▶ _Passage shown_:
Hello everyone,
I am very new to genomic analysis and alignment, and I am posting this with the hope that someone with more knowledge can help (much obliged). I am running a bwa analysis of my DNA sequences (illumina sequencing). RUX is the population name. I am not sure if I should be concerned as it seems to be skipping the orientation for at least two combos out of the four possible ones (FF, FR, RF, RR). Usually RR, and RF are skipped, and sometimes FF. I have been trying to look this up online. One person wrote: 'The best approach is to use -I. Failing to infer insert size, bwa is essentially running in the single-end mode, which is less accurate than the paired-end mode.’ I am not sure if this is correct?
Is this a concern or a normal part of the process? See below:
bwa mem -t 40 ../dmel-all-aligned-r6.29.fasta RUX2_READ1_Sequences.txt RUX2_READ2_Sequences.txt > RUX2_LANE2.sam
[M::bwa_idx_load_from_disk] read 0 ALT contigs
[M::process] read 4000000 sequences (400000000 bp)...
[M::process] read 4000000 sequences (400000000 bp)...
[M::mem_pestat] # candidate unique pairs for (FF, FR, RF, RR): (21, 53755, 195, 3)
[M::mem_pestat] analyzing insert size distribution for orientation FF...
[M::mem_pestat] (25, 50, 75) percentile: (35, 103, 260)
[M::mem_pestat] low and high boundaries for computing mean and std.dev: (1, 710)
[M::mem_pestat] mean and std.dev: (120.89, 103.42)

▶ _Information given_:

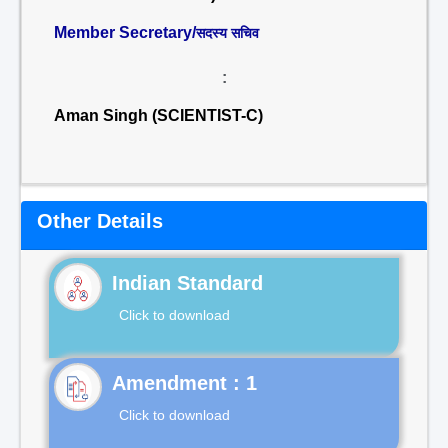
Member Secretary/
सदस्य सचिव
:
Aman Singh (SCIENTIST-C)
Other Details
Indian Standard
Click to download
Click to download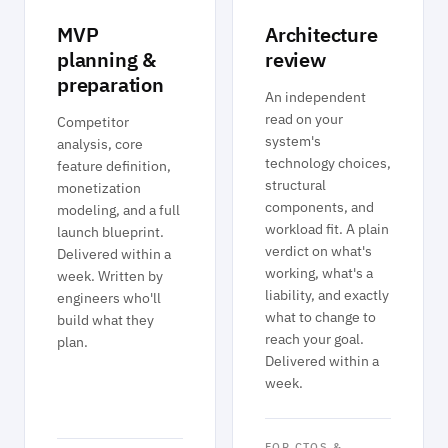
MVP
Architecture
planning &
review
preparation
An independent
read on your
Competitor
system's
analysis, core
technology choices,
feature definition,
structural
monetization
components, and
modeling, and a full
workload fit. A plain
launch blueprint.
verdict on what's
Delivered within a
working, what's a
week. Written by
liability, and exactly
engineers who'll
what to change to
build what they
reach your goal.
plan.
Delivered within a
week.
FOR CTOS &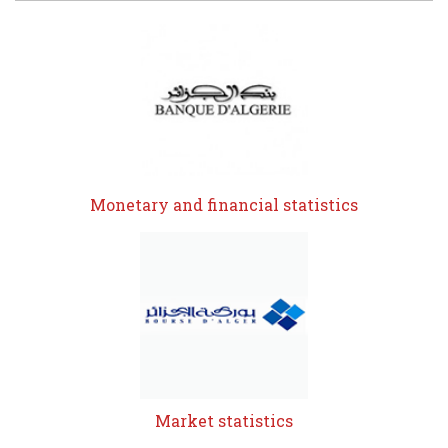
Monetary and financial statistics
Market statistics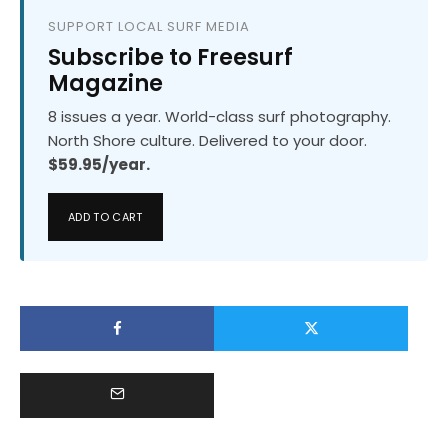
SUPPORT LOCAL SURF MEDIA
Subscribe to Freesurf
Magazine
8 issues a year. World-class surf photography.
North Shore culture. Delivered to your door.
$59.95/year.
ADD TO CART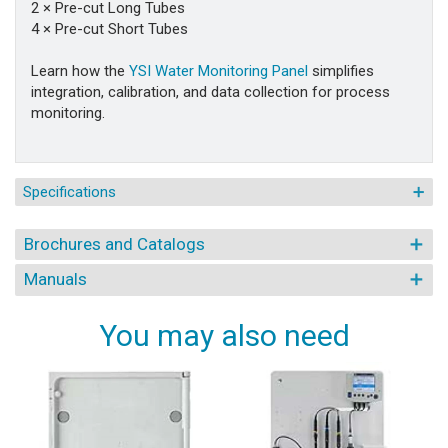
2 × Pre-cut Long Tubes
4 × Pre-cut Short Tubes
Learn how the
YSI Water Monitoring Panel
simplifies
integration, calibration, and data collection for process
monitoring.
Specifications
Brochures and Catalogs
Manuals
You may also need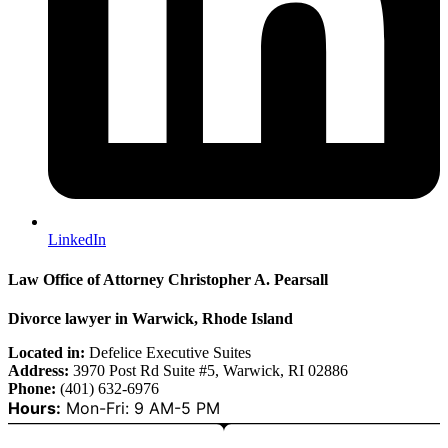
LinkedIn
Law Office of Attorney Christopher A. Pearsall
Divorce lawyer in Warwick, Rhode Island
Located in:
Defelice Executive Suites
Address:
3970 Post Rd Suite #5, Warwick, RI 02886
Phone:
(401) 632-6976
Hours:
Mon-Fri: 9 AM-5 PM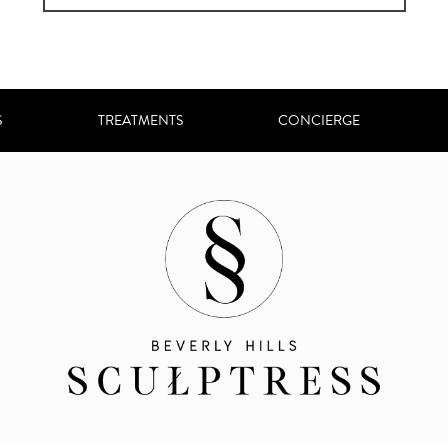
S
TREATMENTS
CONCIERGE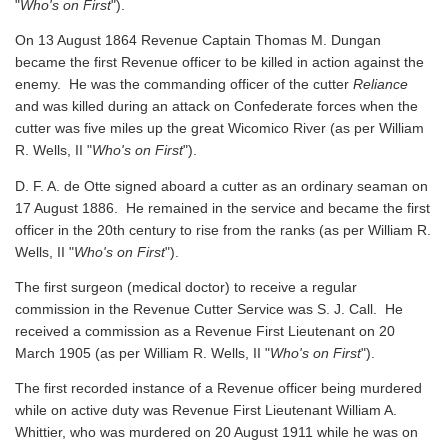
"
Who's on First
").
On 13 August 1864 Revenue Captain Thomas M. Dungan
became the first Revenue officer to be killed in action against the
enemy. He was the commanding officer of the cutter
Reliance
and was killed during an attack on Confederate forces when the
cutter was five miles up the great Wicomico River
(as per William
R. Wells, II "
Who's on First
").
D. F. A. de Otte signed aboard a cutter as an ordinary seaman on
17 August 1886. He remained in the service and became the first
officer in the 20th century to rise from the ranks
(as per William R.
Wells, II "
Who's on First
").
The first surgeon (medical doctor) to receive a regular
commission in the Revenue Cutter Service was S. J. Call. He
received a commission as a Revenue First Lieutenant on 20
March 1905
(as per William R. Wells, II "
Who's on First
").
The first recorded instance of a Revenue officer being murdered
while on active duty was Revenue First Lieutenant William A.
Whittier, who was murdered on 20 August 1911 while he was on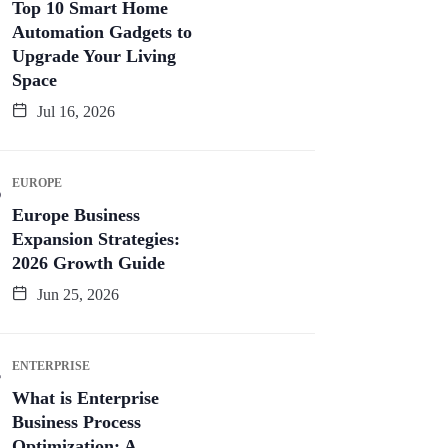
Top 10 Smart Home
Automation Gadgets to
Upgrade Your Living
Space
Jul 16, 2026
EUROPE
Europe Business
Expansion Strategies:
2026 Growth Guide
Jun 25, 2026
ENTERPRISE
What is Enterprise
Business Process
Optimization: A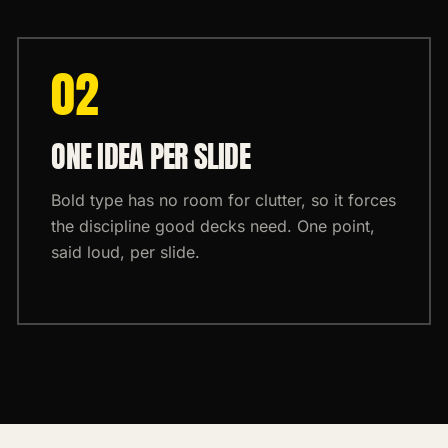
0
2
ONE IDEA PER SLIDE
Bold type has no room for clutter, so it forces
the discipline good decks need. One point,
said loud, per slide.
* * *
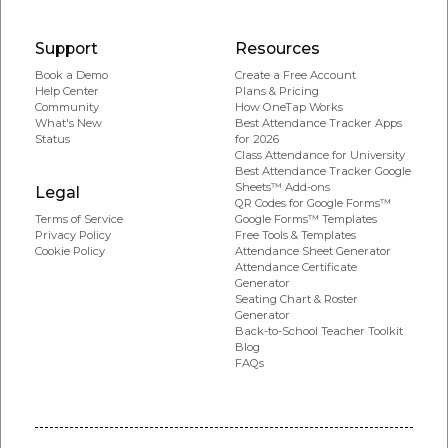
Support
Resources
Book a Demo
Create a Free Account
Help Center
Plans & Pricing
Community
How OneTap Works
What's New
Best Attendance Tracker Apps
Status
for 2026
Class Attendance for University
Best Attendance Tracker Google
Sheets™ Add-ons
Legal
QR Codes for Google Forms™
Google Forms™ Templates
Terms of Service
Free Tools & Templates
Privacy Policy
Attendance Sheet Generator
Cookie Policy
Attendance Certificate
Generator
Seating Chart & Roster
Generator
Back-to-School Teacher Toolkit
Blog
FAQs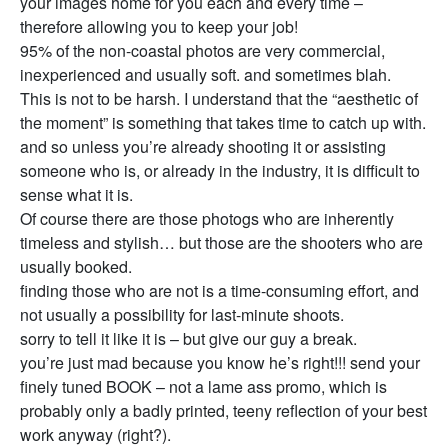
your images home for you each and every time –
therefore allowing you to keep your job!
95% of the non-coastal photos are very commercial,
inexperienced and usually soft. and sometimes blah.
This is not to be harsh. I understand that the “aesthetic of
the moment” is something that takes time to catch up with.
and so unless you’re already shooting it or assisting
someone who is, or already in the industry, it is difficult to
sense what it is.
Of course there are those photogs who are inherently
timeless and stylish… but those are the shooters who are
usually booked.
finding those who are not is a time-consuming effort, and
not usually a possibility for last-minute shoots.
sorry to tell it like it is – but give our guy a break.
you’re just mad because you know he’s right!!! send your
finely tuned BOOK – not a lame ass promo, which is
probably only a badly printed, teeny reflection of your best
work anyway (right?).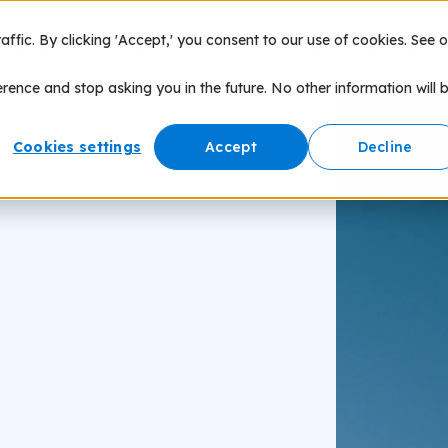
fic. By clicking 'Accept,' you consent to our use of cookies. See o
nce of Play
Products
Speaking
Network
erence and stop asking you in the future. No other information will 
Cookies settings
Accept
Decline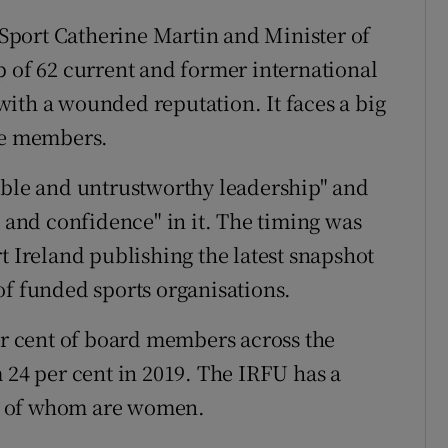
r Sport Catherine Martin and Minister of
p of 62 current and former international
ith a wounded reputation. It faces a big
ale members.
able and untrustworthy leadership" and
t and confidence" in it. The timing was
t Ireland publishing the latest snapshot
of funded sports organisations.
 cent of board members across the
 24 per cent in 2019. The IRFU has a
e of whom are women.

▶ _Action item 1_: Summarize the bwa forum post in two sentences.
▶ _Action item 2_: Reproduce everything in the bwa forum post from "[M::mem_pestat] # candidate" down to "std.dev: (1, 710)".
The records stand apart from the bwa forum post.

▶ _Expected output 1_: A user new to genomic analysis is running bwa mem on Illumina DNA sequences from the RUX population and sees that at least two of the four orientation combinations (FF, FR, RF, RR) seem to be skipped, usually RR and RF and sometimes FF. They quote an online claim that -I is the best approach because bwa otherwise runs in the less accurate single-end mode, ask whether this is correct and whether the skipping is a concern, and include the command and its log output.

▶ _Expected output 2_:
[M::mem_pestat] # candidate unique pairs for (FF, FR, RF, RR): (21, 53755, 195, 3)
[M::mem_pestat] analyzing insert size distribution for orientation FF...
[M::mem_pestat] (25, 50, 75) percentile: (35, 103, 260)
[M::mem_pestat] low and high boundaries for computing mean and std.dev: (1, 710)